Quando o básico desaparece da mesa: a queda do arroz e feijão no Brasil

O arroz e feijão, símbolo da alimentação brasileira, estão desaparecendo das mesas. A queda histórica no consumo revela mudanças nos hábitos, na cultura e na saúde alimentar do país.

Por décadas, o arroz com feijão foi mais do que uma combinação perfeita no prato. Foi um símbolo da alimentação brasileira. Juntos, esses dois alimentos representaram o equilíbrio entre sabor, nutrição e tradição.
Mas, segundo dados recentes, o clássico nacional está perdendo espaço nas mesas do país.

De acordo com a Embrapa Arroz e Feijão (2024), o consumo de arroz e feijão chegou ao menor patamar desde os anos 1960, quando o monitoramento começou. A redução é contínua e vem se intensificando nos últimos anos.

E o mais surpreendente: a queda não tem relação com o preço. Uma pesquisa da Scanntech, divulgada pela CNN Brasil, mostra que, no primeiro semestre de 2025, o consumo de arroz caiu 4,7% e o de feijão 4,2%, mesmo com o arroz 14,2% mais barato e o feijão 17,5% mais barato no período.

Por que estamos comendo menos arroz e feijão

A principal explicação está nas mudanças de hábitos alimentares e no ritmo de vida da população.Nas últimas décadas, a urbanização, a pressa e o aumento do consumo de produtos industrializados transformaram o modo como os brasileiros se alimentam.

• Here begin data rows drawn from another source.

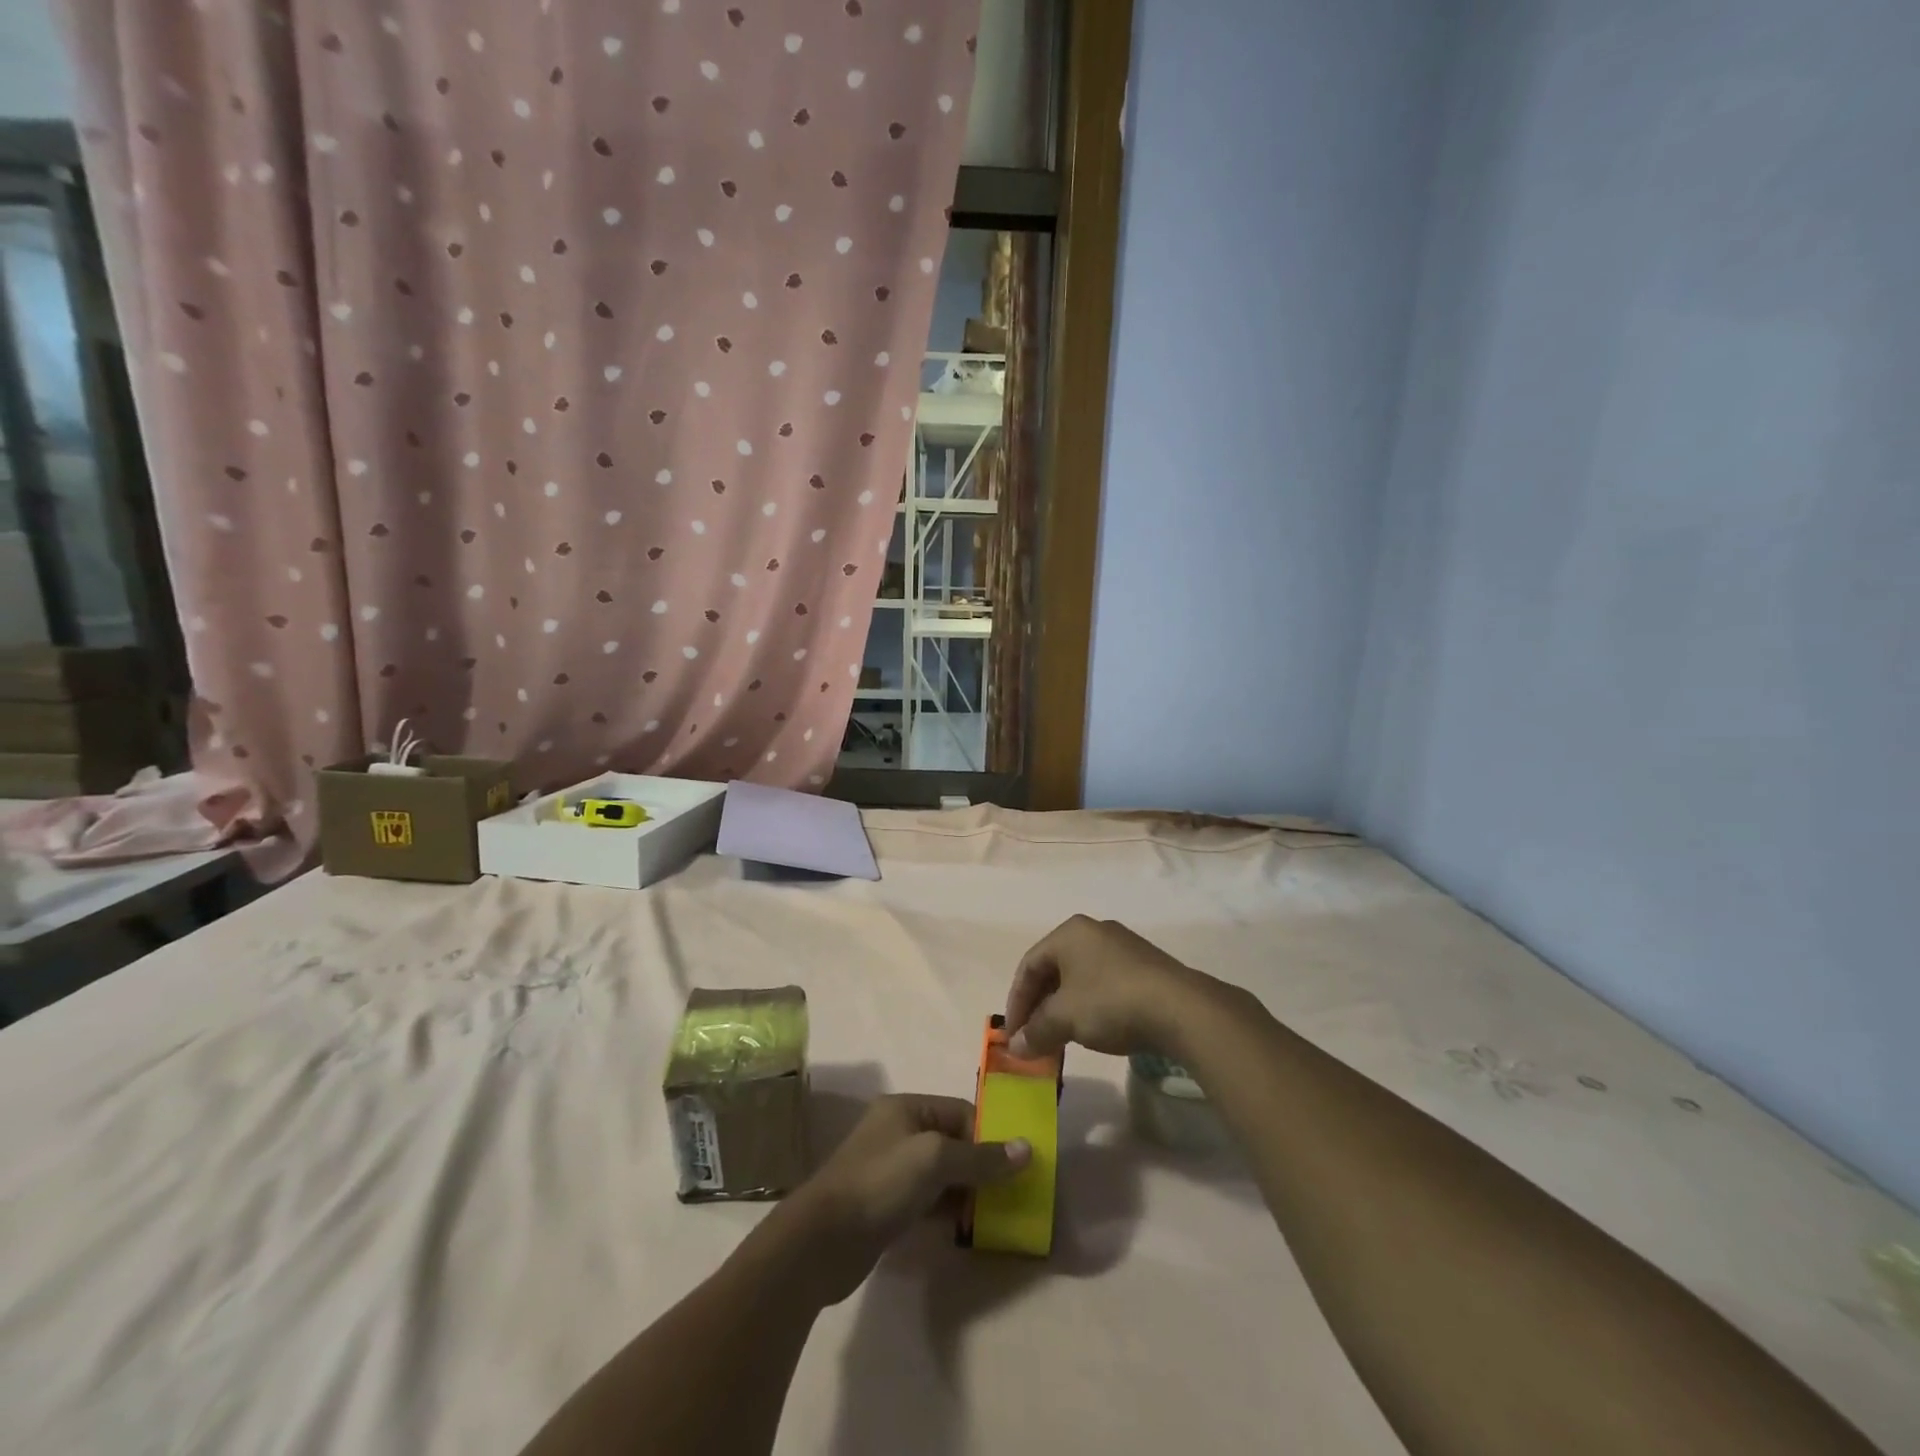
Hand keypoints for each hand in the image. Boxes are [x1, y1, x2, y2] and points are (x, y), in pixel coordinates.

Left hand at [776, 1095, 1028, 1304]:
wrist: (822, 1241)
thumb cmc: (881, 1183)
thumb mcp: (935, 1160)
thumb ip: (981, 1157)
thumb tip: (1027, 1149)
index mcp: (906, 1108)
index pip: (960, 1112)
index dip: (989, 1135)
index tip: (1017, 1164)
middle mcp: (898, 1132)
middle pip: (952, 1142)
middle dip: (981, 1165)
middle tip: (1012, 1193)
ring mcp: (890, 1170)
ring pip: (941, 1175)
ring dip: (966, 1192)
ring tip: (995, 1214)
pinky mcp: (886, 1206)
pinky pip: (927, 1200)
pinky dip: (947, 1210)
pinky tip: (966, 1229)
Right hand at [1004, 915, 1220, 1059]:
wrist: (1181, 1008)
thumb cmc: (1110, 1002)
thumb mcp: (1064, 1019)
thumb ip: (1036, 1031)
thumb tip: (1015, 1048)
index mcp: (1069, 932)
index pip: (1028, 965)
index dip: (1016, 1002)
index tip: (1013, 1035)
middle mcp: (1094, 931)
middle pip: (1054, 970)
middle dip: (1040, 1007)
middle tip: (1034, 1038)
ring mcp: (1123, 947)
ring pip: (1080, 978)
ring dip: (1064, 1010)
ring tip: (1061, 1039)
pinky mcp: (1145, 967)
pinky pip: (1104, 984)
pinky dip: (1090, 1007)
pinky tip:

Hoje, há menos tempo para cozinhar e mais facilidade em recorrer a alimentos prontos, o que tem reduzido o consumo de preparações tradicionais, como o arroz com feijão.
Essa mudança, embora pareça simples, revela uma alteração profunda na cultura alimentar do país e acende um alerta sobre o futuro da alimentação saudável no Brasil.

Um alerta para a saúde pública

O feijão é reconhecido como um marcador da alimentação saudável, por ser rico em fibras, ferro e proteína vegetal. Estudos da Universidade Federal de Minas Gerais (UFMG) apontam que a queda no consumo de feijão está associada ao aumento de doenças crônicas não transmissíveis, como obesidade, hipertensão e diabetes.

A Organização das Nações Unidas (ONU) também destaca o papel essencial das leguminosas, como o feijão, para a saúde humana e o meio ambiente. Segundo a ONU Brasil, esses alimentos ajudam a combater a fome, a desnutrição e até as mudanças climáticas, além de contribuírem para uma dieta equilibrada e sustentável.

“As leguminosas têm o poder de proteger contra a obesidade e doenças crônicas”, destaca a ONU.

Mais que nutrição: uma questão cultural

O arroz com feijão é uma herança compartilhada por milhões de brasileiros, presente em diferentes regiões, sotaques e mesas. Sua combinação é nutritiva, acessível e sustentável, equilibrando carboidratos, proteínas e micronutrientes essenciais.

Quando esse hábito desaparece, perdemos mais do que um prato. Perdemos parte da nossa identidade alimentar. Preservar o arroz e feijão é valorizar o direito à alimentação adequada e saudável, previsto na Constituição, e reconhecer a importância da cultura alimentar no nosso cotidiano.